Items in a dataset
+ + +

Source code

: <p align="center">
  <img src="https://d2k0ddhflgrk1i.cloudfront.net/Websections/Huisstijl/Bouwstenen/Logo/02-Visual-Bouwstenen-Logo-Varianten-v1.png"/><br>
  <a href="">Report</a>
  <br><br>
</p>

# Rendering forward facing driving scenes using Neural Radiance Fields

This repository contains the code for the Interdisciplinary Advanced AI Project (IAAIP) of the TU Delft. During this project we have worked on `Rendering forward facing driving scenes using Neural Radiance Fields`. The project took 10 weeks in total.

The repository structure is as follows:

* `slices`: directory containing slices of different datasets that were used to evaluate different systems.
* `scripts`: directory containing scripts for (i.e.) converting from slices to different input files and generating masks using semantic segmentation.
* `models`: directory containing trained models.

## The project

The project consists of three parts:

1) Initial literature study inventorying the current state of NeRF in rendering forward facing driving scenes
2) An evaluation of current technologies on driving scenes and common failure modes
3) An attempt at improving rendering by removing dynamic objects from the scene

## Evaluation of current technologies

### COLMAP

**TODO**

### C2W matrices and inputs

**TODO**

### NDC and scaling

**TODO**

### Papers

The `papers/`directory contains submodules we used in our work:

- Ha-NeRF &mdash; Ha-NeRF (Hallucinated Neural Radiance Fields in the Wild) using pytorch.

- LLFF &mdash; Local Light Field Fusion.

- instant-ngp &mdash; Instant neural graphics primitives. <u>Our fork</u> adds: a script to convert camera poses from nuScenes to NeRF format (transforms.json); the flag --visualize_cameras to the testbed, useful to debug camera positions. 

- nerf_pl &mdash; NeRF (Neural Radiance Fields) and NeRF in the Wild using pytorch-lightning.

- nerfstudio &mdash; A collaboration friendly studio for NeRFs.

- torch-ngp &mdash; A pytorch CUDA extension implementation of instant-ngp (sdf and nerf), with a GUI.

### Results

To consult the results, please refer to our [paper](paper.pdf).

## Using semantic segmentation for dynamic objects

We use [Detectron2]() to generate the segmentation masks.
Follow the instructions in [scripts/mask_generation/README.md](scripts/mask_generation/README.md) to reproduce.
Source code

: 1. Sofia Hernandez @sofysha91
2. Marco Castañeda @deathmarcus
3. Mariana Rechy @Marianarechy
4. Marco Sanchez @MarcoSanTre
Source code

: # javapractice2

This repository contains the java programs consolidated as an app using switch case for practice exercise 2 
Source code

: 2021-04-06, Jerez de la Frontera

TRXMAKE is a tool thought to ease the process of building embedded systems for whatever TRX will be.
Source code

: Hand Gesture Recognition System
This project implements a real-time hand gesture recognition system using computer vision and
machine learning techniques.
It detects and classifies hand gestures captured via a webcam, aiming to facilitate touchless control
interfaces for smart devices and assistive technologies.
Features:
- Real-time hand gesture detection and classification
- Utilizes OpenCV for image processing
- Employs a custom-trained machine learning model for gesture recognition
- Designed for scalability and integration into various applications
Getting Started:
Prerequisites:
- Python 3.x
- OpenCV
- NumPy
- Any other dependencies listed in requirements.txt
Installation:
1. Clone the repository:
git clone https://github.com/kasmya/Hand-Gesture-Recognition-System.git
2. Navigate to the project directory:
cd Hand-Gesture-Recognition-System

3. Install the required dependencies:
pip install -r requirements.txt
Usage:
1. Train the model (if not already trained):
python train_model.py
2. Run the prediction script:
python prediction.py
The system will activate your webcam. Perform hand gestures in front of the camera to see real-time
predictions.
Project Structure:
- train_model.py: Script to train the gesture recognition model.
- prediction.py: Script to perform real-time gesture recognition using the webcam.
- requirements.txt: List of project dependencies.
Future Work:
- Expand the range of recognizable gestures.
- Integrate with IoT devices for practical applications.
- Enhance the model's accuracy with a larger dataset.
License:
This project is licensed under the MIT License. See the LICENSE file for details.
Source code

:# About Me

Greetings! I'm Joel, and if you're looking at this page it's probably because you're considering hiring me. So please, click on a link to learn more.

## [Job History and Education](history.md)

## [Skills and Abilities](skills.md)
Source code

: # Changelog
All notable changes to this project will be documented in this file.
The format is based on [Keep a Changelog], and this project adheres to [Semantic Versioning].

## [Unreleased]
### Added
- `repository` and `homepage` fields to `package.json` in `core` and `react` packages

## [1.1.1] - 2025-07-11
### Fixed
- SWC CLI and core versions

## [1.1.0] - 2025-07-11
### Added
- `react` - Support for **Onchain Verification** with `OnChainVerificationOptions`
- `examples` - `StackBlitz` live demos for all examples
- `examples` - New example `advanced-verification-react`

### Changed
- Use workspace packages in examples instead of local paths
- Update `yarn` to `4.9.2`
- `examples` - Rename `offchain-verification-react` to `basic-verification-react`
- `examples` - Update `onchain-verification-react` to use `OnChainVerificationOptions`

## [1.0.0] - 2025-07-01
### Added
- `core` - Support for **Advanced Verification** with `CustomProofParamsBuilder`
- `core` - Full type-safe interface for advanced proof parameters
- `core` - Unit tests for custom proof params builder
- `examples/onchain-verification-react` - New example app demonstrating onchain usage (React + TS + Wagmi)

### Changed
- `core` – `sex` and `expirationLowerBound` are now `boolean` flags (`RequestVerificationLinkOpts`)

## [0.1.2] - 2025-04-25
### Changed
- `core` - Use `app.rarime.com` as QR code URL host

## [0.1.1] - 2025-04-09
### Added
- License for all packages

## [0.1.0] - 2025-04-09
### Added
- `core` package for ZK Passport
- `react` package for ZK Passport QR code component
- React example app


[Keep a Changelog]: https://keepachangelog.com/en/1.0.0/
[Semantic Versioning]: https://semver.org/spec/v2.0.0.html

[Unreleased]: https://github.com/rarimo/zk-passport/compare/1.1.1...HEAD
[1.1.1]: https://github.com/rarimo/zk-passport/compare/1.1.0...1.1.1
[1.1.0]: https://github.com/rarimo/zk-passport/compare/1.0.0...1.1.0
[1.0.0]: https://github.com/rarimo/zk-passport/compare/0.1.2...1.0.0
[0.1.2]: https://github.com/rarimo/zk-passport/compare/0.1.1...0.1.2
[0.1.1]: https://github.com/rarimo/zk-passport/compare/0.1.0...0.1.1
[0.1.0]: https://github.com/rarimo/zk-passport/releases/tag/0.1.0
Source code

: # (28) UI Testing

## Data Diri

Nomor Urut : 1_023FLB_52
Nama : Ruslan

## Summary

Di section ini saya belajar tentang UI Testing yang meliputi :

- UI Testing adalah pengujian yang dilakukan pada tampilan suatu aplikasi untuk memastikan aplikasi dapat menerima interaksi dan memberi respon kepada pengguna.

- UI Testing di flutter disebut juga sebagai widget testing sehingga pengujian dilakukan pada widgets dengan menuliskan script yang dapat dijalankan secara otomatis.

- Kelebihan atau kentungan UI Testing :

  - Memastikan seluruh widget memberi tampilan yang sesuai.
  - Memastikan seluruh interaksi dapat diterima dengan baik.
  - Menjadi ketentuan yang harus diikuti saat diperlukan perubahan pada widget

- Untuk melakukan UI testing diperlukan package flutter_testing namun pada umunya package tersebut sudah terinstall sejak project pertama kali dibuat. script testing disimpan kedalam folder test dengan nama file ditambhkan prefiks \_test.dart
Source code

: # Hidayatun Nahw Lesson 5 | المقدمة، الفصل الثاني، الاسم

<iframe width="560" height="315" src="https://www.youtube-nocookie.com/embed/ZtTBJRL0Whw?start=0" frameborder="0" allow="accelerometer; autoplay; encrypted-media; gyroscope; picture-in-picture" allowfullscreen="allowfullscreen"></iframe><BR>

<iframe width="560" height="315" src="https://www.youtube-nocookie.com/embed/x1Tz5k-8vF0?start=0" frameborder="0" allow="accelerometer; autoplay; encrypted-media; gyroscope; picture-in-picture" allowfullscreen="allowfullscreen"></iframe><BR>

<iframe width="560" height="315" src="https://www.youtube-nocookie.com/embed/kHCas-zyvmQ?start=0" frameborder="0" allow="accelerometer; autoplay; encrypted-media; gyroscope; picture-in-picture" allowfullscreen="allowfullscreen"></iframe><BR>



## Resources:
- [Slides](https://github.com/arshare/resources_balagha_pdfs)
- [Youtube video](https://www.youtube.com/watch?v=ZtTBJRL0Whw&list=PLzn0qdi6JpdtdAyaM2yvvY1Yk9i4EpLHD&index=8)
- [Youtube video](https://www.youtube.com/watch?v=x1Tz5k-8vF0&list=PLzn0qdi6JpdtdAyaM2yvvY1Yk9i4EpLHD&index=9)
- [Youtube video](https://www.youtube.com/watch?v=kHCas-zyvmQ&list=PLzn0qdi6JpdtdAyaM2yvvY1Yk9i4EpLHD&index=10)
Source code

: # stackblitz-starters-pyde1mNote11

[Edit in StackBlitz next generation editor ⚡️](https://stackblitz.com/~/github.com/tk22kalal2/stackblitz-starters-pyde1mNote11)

+ + +

*Exercise objective*
Format everything from "## [0.1.1] - 2025-04-09" down to "- React example app" as a JSON list of strings, with each line as its own entry and blank lines omitted.

*Answer to this problem*
[
  "## [0.1.1] - 2025-04-09",
  "### Added",
  "- License for all packages",
  "## [0.1.0] - 2025-04-09",
  "### Added",
  "- `core` package for ZK Passport",
  "- `react` package for ZK Passport QR code component",
  "- React example app"
]